The data scientist had left Clemson for her annual trip to Tehran to visit family in Tehran on Jan. 20. By Wednesday, “we started hearing rumors about new executive orders that will change immigration rules for some countries including Iran,” Zinouri said.

“Before I knew it, it was actually happening...No one warned me when I was leaving, no one cared what will happen to my dog or my job or my life there.”
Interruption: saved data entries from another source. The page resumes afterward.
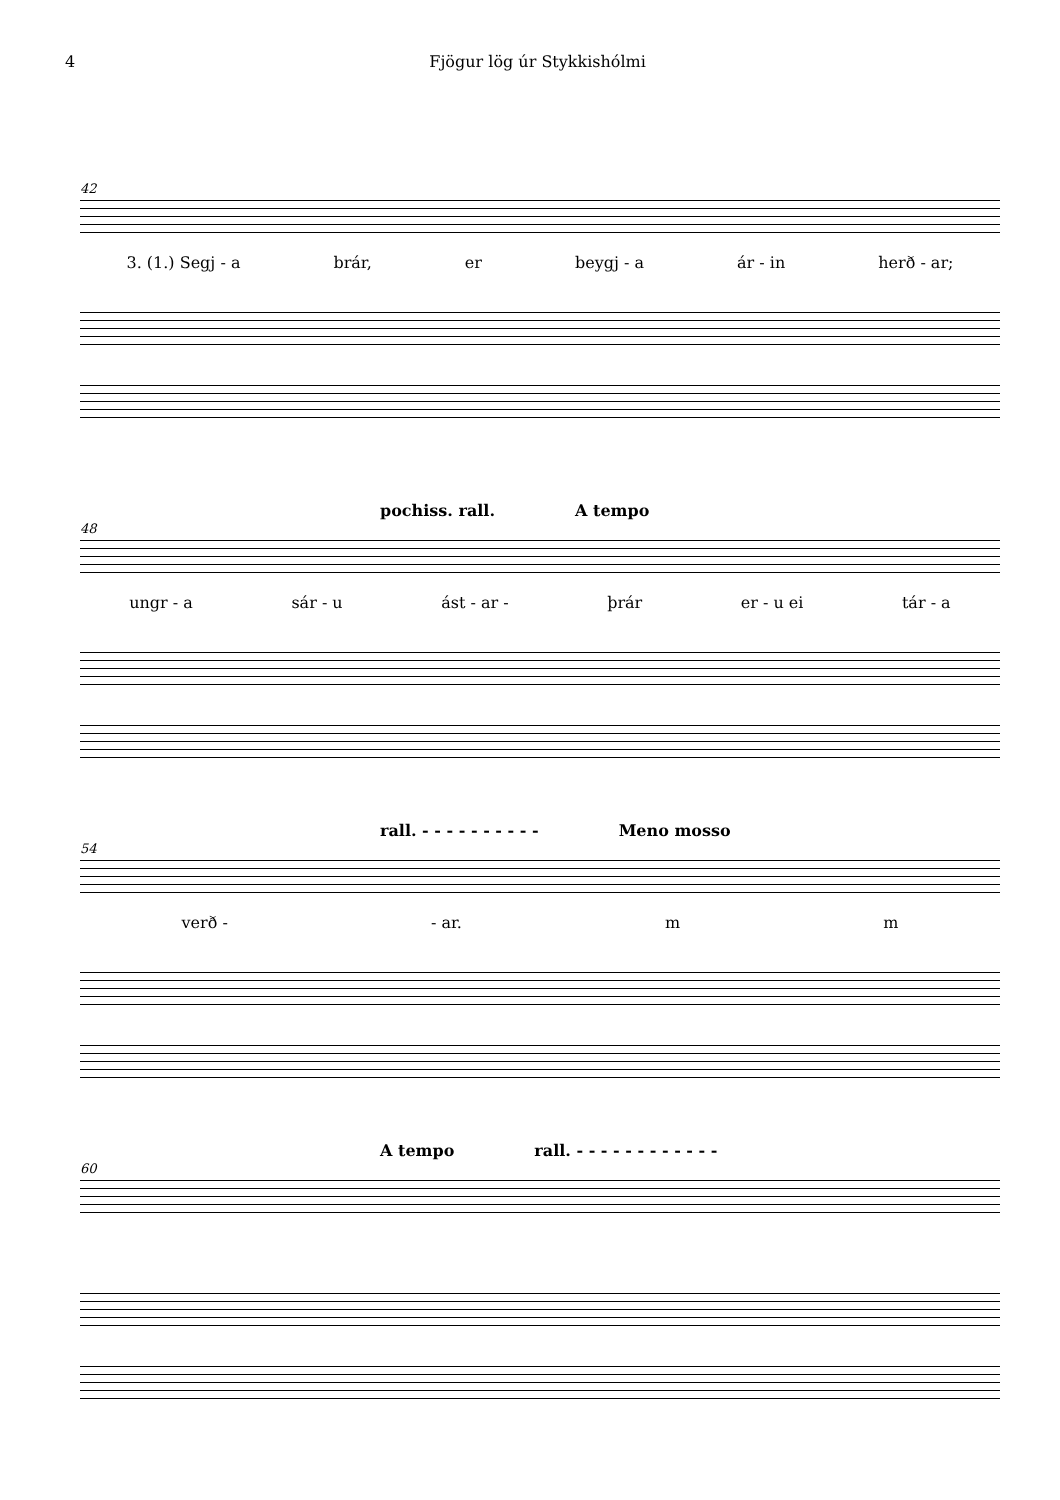4 Fjögur lög úr Stykkishólmi
42
3. (1.) Segj - a brár, er beygj - a ár - in herð - ar;
pochiss. rall. A tempo
48
ungr - a sár - u ást - ar - þrár er - u ei tár - a
rall. - - - - - - - - - - Meno mosso
54
verð - - ar. m m
A tempo rall. - - - - - - - - - - - -
60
RELATED: Clemson engineering grad taken off plane in Dubai

The Greenville News contributed to this report

USC’s statment to students

As you may know, yesterday President Trump signed an executive order titled “Protecting the Nation from Foreign Terrorist Entry into the United States.” The order suspends entry into the United States by most visa holders from Iraq, Syria, Iran, Sudan, Libya, Somalia, and Yemen. We understand that for many of you this executive order may be unsettling and that you may be worried about your future at USC. As the Vice Provost for Global Carolina, I would personally like to assure you that the University of South Carolina remains committed to your safety, security and success regardless of your religion, ethnicity or national origin.

The executive order is aimed at new entries into the United States, those not yet in the country, and we believe nothing in this executive order will compel you to leave before the expiration of your status. However, we would advise you to not leave the country in the short term in case the executive order creates issues with re-entry. We will provide additional information and guidance soon.